Excerpted records: Begin
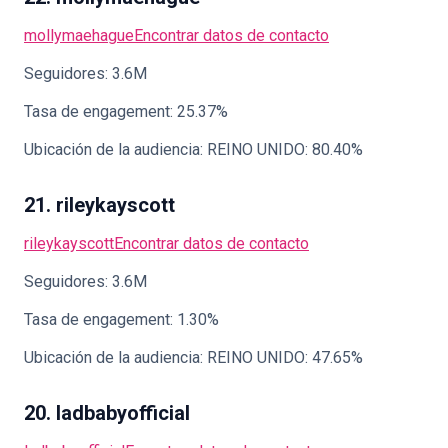
mollymaehague
Encontrar datos de contacto
Seguidores: 3.6M
Tasa de engagement: 25.37%
Ubicación de la audiencia: REINO UNIDO: 80.40%
21. rileykayscott
rileykayscott
Encontrar datos de contacto
Seguidores: 3.6M
Tasa de engagement: 1.30%
Ubicación de la audiencia: REINO UNIDO: 47.65%
20. ladbabyofficial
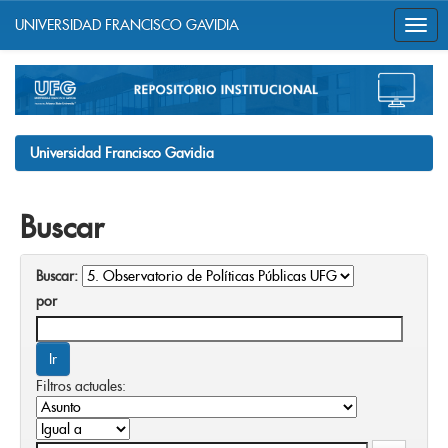
UNIVERSIDAD FRANCISCO GAVIDIA
Skip
navigation
Universidad Francisco Gavidia
Buscar
Buscar:
por
Filtros actuales:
Excerpted records: End
Work item:
For the string "UNIDO", count the lines of the preceding listing in which it appears, and report the count alone.

Task result:
2